[Performance] Keep sigmas on CPU #15823

drhead · 2024-05-17T14:40:50Z

Description

Currently, the k diffusion sampler code creates a tensor for sigmas on the GPU. This will cause forced device syncs every step because they are used for control flow within the sampler code.
I changed them to stay on CPU. Every operation using the sigma values works when the value is on the CPU (much like it would if you had a native python list of floats). This also allows it to work ahead as control flow is no longer dependent on the GPU.
There are still other blocking ops, so this may not give an immediate performance benefit. I'll open a separate PR for the other one that I know of.

Checklist:

I have read contributing wiki page
I have performed a self-review of my own code
My code follows the style guidelines
My code passes tests

Panchovix · 2024-05-17T18:21:39Z

It seems it interferes with #15751?

I get

Traceback (most recent call last):
      File "G:\Stable difussion\stable-diffusion-webui\modules\call_queue.py", line 57, in f
        res = list(func(*args, **kwargs))
                   ^^^^^^^^^^^^^^^^^^^^^
      File "G:\Stable difussion\stable-diffusion-webui\modules\call_queue.py", line 36, in f
        res = func(*args, **kwargs)
              ^^^^^^^^^^^^^^^^^^^^^
      File "G:\Stable difussion\stable-diffusion-webui\modules\txt2img.py", line 109, in txt2img
        processed = processing.process_images(p)
                    ^^^^^^^^^^^^^^^^^^^^^^^^^^^^
      File "G:\Stable difussion\stable-diffusion-webui\modules\processing.py", line 839, in process_images
        res = process_images_inner(p)

(Stored items)
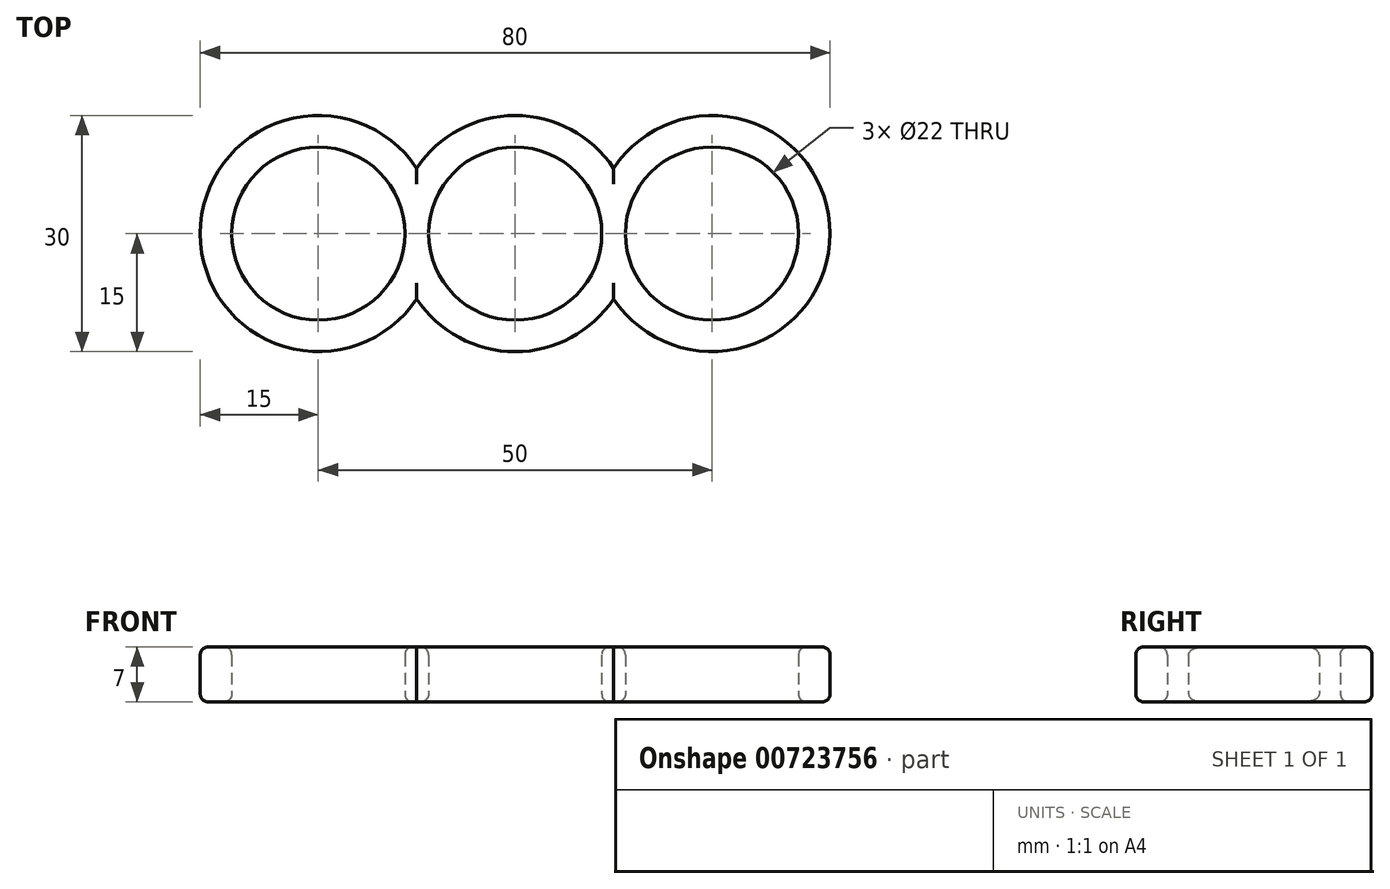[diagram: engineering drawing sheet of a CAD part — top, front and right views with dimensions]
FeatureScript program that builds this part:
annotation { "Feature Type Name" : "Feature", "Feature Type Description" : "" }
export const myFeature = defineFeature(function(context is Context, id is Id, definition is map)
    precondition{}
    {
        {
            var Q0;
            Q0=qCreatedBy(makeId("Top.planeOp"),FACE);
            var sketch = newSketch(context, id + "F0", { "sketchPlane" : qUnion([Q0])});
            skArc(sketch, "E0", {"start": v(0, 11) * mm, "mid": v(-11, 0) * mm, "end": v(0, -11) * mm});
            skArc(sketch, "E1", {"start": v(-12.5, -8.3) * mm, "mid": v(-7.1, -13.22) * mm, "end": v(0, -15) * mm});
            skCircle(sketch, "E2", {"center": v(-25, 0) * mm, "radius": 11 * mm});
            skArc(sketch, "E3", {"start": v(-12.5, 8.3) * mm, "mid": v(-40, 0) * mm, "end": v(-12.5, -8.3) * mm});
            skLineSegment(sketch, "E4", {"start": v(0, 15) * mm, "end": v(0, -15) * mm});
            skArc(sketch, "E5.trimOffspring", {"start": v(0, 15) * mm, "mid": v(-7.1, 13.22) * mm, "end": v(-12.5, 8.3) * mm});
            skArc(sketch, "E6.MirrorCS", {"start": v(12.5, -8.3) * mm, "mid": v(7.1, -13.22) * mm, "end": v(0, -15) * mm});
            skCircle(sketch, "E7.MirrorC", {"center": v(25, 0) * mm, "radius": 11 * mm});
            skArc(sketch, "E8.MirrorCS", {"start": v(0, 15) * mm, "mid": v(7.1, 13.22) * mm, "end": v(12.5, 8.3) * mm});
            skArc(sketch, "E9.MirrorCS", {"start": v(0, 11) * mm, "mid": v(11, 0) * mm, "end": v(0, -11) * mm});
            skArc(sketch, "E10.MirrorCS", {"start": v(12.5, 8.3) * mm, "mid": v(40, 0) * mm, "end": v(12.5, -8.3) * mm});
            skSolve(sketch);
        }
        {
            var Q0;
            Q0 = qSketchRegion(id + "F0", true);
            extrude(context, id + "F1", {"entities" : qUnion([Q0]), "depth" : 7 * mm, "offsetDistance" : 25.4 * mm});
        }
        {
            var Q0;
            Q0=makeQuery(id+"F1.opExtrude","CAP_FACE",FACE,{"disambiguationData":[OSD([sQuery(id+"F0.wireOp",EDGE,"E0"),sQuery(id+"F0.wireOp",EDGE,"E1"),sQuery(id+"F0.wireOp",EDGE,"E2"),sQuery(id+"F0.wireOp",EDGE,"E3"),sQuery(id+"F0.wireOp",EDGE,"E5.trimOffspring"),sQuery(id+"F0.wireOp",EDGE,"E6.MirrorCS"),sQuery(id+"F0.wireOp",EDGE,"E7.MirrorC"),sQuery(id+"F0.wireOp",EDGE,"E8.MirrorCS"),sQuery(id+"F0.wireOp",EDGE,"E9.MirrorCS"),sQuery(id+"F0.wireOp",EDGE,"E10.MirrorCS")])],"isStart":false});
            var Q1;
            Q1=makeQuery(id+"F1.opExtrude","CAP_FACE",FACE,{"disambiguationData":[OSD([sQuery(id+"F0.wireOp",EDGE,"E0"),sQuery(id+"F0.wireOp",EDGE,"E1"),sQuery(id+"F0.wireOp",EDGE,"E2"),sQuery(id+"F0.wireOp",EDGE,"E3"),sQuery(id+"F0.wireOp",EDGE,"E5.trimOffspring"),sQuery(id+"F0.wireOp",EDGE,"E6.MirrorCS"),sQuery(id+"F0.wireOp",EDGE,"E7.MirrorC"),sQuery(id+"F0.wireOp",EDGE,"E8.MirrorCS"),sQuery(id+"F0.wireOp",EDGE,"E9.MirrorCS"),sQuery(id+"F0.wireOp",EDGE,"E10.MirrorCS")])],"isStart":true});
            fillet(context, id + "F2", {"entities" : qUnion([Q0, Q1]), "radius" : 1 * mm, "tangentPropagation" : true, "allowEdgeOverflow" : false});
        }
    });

TASKS TO PERFORM
1) In the pull request thread on keeping sigmas on the CPU, why does the author say that creating the sigmas tensor on the GPU forces a device sync at every step?
2) Pick up the pull request thread on keeping sigmas on the CPU after its final line and continue it.

ANSWERS FOR THIS EXERCISE
1) The sigmas are used for control flow within the sampler code.

2)
              ^^^^^^^^^^^^^^^^^^^^^^^
      File "G:\Stable difussion\stable-diffusion-webui\extensions\sd-webui-controlnet\scripts\batch_hijack.py", line 59, in processing_process_images_hijack
        return getattr(processing, '__controlnet_original_process_images_inner')(p, *args, **kwargs)
               ^^^^^^^^^^^^^^^^^^^^^^^^^^^^^^^^^^^^^^^^^^^^^^^^^^^^^^^^^^^^^^^^^^^^^^^^^^^^^^^^^^^^^
      File "G:\Stable difussion\stable-diffusion-webui\modules\processing.py", line 975, in process_images_inner
        samples_ddim = p.sample(conditioning=p.c, unconditional_conditioning=p.uc, seeds=p.seeds, subseeds=p.subseeds, subseed_strength=p.subseed_strength, prompts=p.prompts)
                       ^^^^^^^^^^^^^^^^^^^^^^^^^^^^^^^^^^^^^^^^^^^^^^^^^^^^^^^^^^^^^^^^^^^^^^^^^^^^^^^^^^^^^^^^^^^^^^^^^^^^^^^^^^^^^^^^^^^^^^^^^^^^^^^^^^^^^^^^^^^^^^^^^^^^^^^
      File "G:\Stable difussion\stable-diffusion-webui\modules\processing.py", line 1322, in sample
        samples = self.sampler.sample(self, x, conditioning, unconditional_conditioning, image_conditioning=self.txt2img_image_conditioning(x))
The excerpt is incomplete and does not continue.